Jaffe: Describe the situation where you sue terrorists.
Schoen: In two of my most meaningful cases, I have advocated for Americans killed by terrorists working for or with the PLO and the PA. In one case I worked on, the jury returned a judgment of $655 million, but the Court of Appeals reversed it. The Supreme Court must decide whether to hear it. I have just uncovered documents in which the PLO decided, after meeting with Condoleezza Rice, then secretary of State, that they would accede to jurisdiction in the U.S. and wanted to fight the case. Now that they have lost, they are trying to manipulate the system and, for political reasons, sadly appear to be having success.

Jaffe: You met with terrorists?
Schoen: I flew to Israel and cross-examined one of the most dangerous and despicable terrorists in the world, Ahmad Sa’adat, the head of the PFLP. He is in prison for the murder of an Israeli Cabinet minister, among other crimes. After I finished, he sneered, “I’ve been arrested by the Israeli police many times, but even the Shabak has never treated me as badly as you.” I took it as a compliment. He testified that he serves on the PLO executive committee and has homes and chauffeur-driven limos, courtesy of American taxpayer money.

Jaffe: Do you think the parents of Otto Warmbier, a Jewish student who was tortured in North Korea, have a case against that country?
Schoen: From the publicly available facts, yes.

Jaffe: You have had some comments about the Mueller investigation.
Schoen: Mr. Mueller has a questionable history, arising from his supervision of the corrupt relationship between an FBI agent (now in prison for murder) and an informant (Whitey Bulger). He has refused to answer questions about it. His deputy, Andrew Weissmann, was directly involved in the most troubling scandal in FBI history, and he was singled out by a federal judge for that role. Mueller put together a team full of conflicts of interest and from the same political party. I don’t think this is the group to conduct an objective investigation into the president if the whole world is to have confidence in the process and its outcome.

Jaffe: I’m getting mixed vibes.
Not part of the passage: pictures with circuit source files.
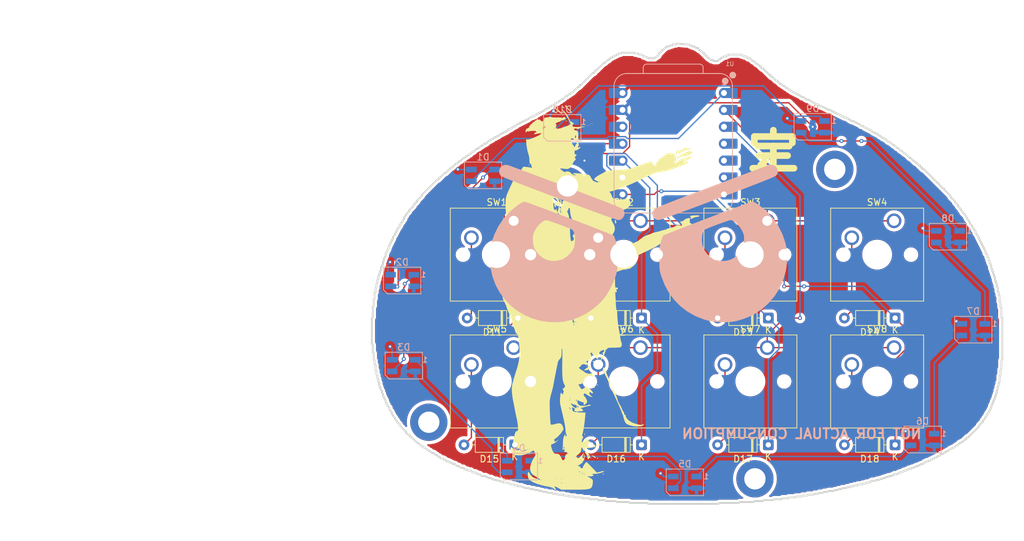
<source format=kicad_pcb>
(kicad_pcb
	(version 20241229)
	(generator "pcbnew")
	(generator_version "9.0")
	(general
		(thickness 1.6)
		(legacy_teardrops no)
	)
	(paper "A4")
	(layers
		(0 "F.Cu" signal)
		(2 "B.Cu" signal)
		(9 "F.Adhes" user "F.Adhesive")
		(11 "B.Adhes" user "B.Adhesive")
		(13 "F.Paste" user)
		(15 "B.Paste" user)
		(5 "F.SilkS" user "F.Silkscreen")
		(7 "B.SilkS" user "B.Silkscreen")
		(1 "F.Mask" user)
		(3 "B.Mask" user)
		(17 "Dwgs.User" user "User.Drawings")
		(19 "Cmts.User" user "User.Comments")
		(21 "Eco1.User" user "User.Eco1")
		(23 "Eco2.User" user "User.Eco2")
		(25 "Edge.Cuts" user)
		(27 "Margin" user)
		(31 "F.CrtYd" user "F.Courtyard")
		(29 "B.CrtYd" user "B.Courtyard")
		(35 "F.Fab" user)
		(33 "B.Fab" user)
		(39 "User.1" user)
		(41 "User.2" user)
		(43 "User.3" user)
		(45 "User.4" user)
	)
	(setup
		(pad_to_mask_clearance 0)
		(allow_soldermask_bridges_in_footprints no)
		(tenting front back)
		(pcbplotparams
			(layerselection 0x00000000_00000000_55555555_5755f5ff)
			(plot_on_all_layers_selection 0x00000000_00000000_00000000_00000000)
			(disableapertmacros no)
			(usegerberextensions no)
			(usegerberattributes yes)
			(usegerberadvancedattributes yes)
			(creategerberjobfile yes)
			(dashed_line_dash_ratio 12.000000)
			(dashed_line_gap_ratio 3.000000)
			(svgprecision 4)
			(plotframeref no)
			(mode 1)
			(useauxorigin no)
			(hpglpennumber 1)
			(hpglpenspeed 20)
			(hpglpendiameter 15.000000)
			(pdf_front_fp_property_popups yes)
			(pdf_back_fp_property_popups yes)
			(pdf_metadata yes)
			(pdf_single_document no)
			(dxfpolygonmode yes)
			(dxfimperialunits yes)
			(dxfusepcbnewfont yes)
			(psnegative no)
			(psa4output no)
			(plot_black_and_white yes)
			(sketchpadsonfab no)
			(plotpadnumbers no)
			(hidednponfab no)
			(sketchdnponfab yes)
			(crossoutdnponfab yes)
			(subtractmaskfromsilk no)
			(outputformat 1)
			(mirror no)
			(drillshape 1)
			(scaleselection 1)
			(outputdirectory "")
		)
	)
	(net 0 "")
	(net 1 "GND")
	(net 2 "+5V")
	(net 3 "Net-(D1-VSS)")
	(net 4 "RGB")
	(net 5 "Net-(D2-VSS)")
	(net 6 "Net-(D3-VSS)")
	(net 7 "Net-(D4-VSS)")
	(net 8 "Col 0")
	(net 9 "Row 0")
	(net 10 "Row 1")
	(net 11 "Row 2")
	(net 12 "Row 3")
	(net 13 "Col 1")
	(net 14 "unconnected-(U1-GPIO29{slash}ADC3{slash}A3-Pad4)")
	(net 15 "unconnected-(U1-GPIO7{slash}SCL-Pad6)")
	(net 16 "unconnected-(U1-GPIO6{slash}SDA-Pad5)")
	(net 17 "unconnected-(U1-3V3-Pad12)")
	(net 18 "unconnected-(U1-GPIO0{slash}TX-Pad7)")
	(net 19 "Net-(D5-VSS)")
	(net 20 "Net-(D6-VSS)")
	(net 21 "Net-(D7-VSS)")
	(net 22 "Net-(D8-VSS)")
	(net 23 "Net-(D10-VDD)")
	(net 24 "unconnected-(D10-VSS-Pad1)")
	(net 25 "Net-(D11-A)")
	(net 26 "Net-(D12-A)")
	(net 27 "Net-(D13-A)")
	(net 28 "Net-(D14-A)")
	(net 29 "Net-(D15-A)")
	(net 30 "Net-(D16-A)")
	(net 31 "Net-(D17-A)")
	(net 32 "Net-(D18-A)")
	(footprint "Button_Switch_Keyboard:SW_Cherry_MX_1.00u_PCB" (layer "F.Cu") (at 61.75375 87.78875))
	(footprint "Diode_THT:D_DO-35_SOD27_P7.62mm_Horizontal" (layer "F.Cu") (at 119.0625 102.39375 180))
	(footprint "Button_Switch_Keyboard:SW_Cherry_MX_1.00u_PCB" (layer "F.Cu") (at 118.90375 87.78875))
	(footprint "MountingHole:MountingHole_3.2mm_M3_DIN965_Pad" (layer "F.Cu") (at 69.85 63.5))
	(footprint "Diode_THT:D_DO-35_SOD27_P7.62mm_Horizontal" (layer "F.Cu") (at 100.0125 83.34375 180))
	(footprint "Diode_THT:D_DO-35_SOD27_P7.62mm_Horizontal" (layer "F.Cu") (at 61.9125 102.39375 180))
	(footprint "Diode_THT:D_DO-35_SOD27_P7.62mm_Horizontal" (layer "F.Cu") (at 119.0625 83.34375 180))
	(footprint "MountingHole:MountingHole_3.2mm_M3_DIN965_Pad" (layer "F.Cu") (at 110 61))
	(footprint "Button_Switch_Keyboard:SW_Cherry_MX_1.00u_PCB" (layer "F.Cu") (at 80.80375 68.73875))
	(footprint "Button_Switch_Keyboard:SW_Cherry_MX_1.00u_PCB" (layer "F.Cu") (at 99.85375 87.78875))
	(footprint "Button_Switch_Keyboard:SW_Cherry_MX_1.00u_PCB" (layer "F.Cu") (at 80.80375 87.78875))
	(footprint "Diode_THT:D_DO-35_SOD27_P7.62mm_Horizontal" (layer "F.Cu") (at 80.9625 102.39375 180))
	(footprint "footprints:pointing" (layer "F.Cu") (at 75 79.5))
	(footprint "MountingHole:MountingHole_3.2mm_M3_DIN965_Pad" (layer "F.Cu") (at 98 107.5))
	(footprint "Button_Switch_Keyboard:SW_Cherry_MX_1.00u_PCB" (layer "F.Cu") (at 118.90375 68.73875))
	(footprint "Diode_THT:D_DO-35_SOD27_P7.62mm_Horizontal" (layer "F.Cu") (at 100.0125 102.39375 180))
	(footprint "Diode_THT:D_DO-35_SOD27_P7.62mm_Horizontal" (layer "F.Cu") (at 62.38875 83.34375 180))
	(footprint "Diode_THT:D_DO-35_SOD27_P7.62mm_Horizontal" (layer "F.Cu") (at 80.9625 83.34375 180))
	(footprint "MountingHole:MountingHole_3.2mm_M3_DIN965_Pad" (layer "F.Cu") (at 49 99))
	(footprint "Button_Switch_Keyboard:SW_Cherry_MX_1.00u_PCB" (layer "F.Cu") (at 99.85375 68.73875))
	(footprint "Button_Switch_Keyboard:SW_Cherry_MX_1.00u_PCB" (layer "F.Cu") (at 61.75375 68.73875))
	(footprint "LED_SMD:LED_SK6812MINI_PLCC4_3.5x3.5mm_P1.75mm" (layer "B.Cu") (at 130.81 85.09 180))
	(footprint "LED_SMD:LED_SK6812MINI_PLCC4_3.5x3.5mm_P1.75mm" (layer "B.Cu") (at 62.54375 105.65 180))
	(footprint "OPL:XIAO-RP2040-DIP"
		(layer "B.Cu")
		(uuid "0d21b58f-05b1-4b7b-9e53-b812d2576e73")
		(at 85.725 57.15 180)
		(property "Reference" "U1"
			(at -8.5 12 0)
			(unlocked yes)
			(layer "B.SilkS")
			(uuid "ea2e5c20-4db8-4aa5-ac8f-ae800b6386d3")
			(effects
				(font
					(size 0.635 0.635)
					(thickness 0.1016)
				)
				(justify mirror)
			)
		)
		(property "Value" "XIAO-RP2040-DIP"
			(at 0 0 0)
			(unlocked yes)
			(layer "B.Fab")
			(uuid "47c3f752-7e70-4e83-9256-00cb33c4fd49")
			(effects
				(font
					(size 0.635 0.635)
					(thickness 0.1016)
				)
				(justify mirror)
			)
		)
		(property "Datasheet" ""
			(at 0 0 270)
			(unlocked yes)
			(layer "B.Fab")
			(hide yes)
			(uuid "9aef7fd5-63a1-4804-9286-76cadd075032")
			(effects
				(font
					(size 1.27 1.27)
					(thickness 0.15)
				)
				(justify mirror)
			)
		)
		(property "Description" ""
			(at 0 0 270)
			(unlocked yes)
			(layer "B.Fab")
			(hide yes)
			(uuid "882a5e6c-6d3f-4aee-929a-d15707c056d9")
			(effects
				(font
					(size 1.27 1.27)
					(thickness 0.15)
				)
				(justify mirror)
			)
		)
		(path "/d7d34b99-3457-4a92-9add-f696230e1d09")
		(sheetname "/")
		(sheetfile "SF.kicad_sch")
		(attr smd)
		(fp_line
			(start 8.89 -8.509)
			(end 8.89 8.636)
			(stroke
				(width 0.127)
				(type solid)
			)
			(layer "B.SilkS")
			(uuid "d589fd8e-8afe-49ef-8fd5-af7042358d74")
		)
		(fp_line
			(start 6.985 10.541)
			(end -6.985 10.541)
			(stroke
				(width 0.1)
				(type solid)
			)
			(layer "B.SilkS")
			(uuid "eb46278b-c7a4-4c4c-aeb1-52fb2f5252c7")
		)
		(fp_line
			(start 6.985 10.541)
			(end -6.985 10.541)
			(stroke
				(width 0.127)
				(type solid)
			)
			(layer "B.SilkS")
			(uuid "33fdf418-fc05-44ba-871e-c4f39fd2c175")
		)
		(fp_line
			(start 4.504 11.451)
			(end 4.504 10.541)
			(stroke
				(width 0.127)
				(type solid)
			)
			(layer "B.SilkS")
			(uuid "fcab9236-0046-41c7-9fa7-6f745f6b8f41"
... [869173 chars truncated]
</source>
You’re not sounding like a liberal, yet you champion liberal causes.
Schoen: On many social and domestic issues, I am characterized as being on the left; on issues involving Israel, I am characterized as being on the right. My position on all issues is based on principles that I can defend using my understanding of the Constitution. My greatest professional honors were given by the ABA and Boston College Law School for my civil rights work. In honoring me with its national pro bono public award, the ABA announced that, according to federal judges it interviewed, my work has done more to change public institutions in the South than the work of any other lawyer of this era. I was very grateful for the thought.

Jaffe: Tell us something personal about you that we don’t know.
Schoen: I went through college on a full athletic scholarship and helped lead my team in the No. 1 singles and doubles tennis slots to its first NCAA Division I Atlantic 10 Conference championship and won medals in the Maccabiah Games. When I was younger, I was picked up by the William Morris Agency as a country singer and was invited to audition for Neil Simon’s play “Biloxi Blues.” I felt law was the work that would be most meaningful.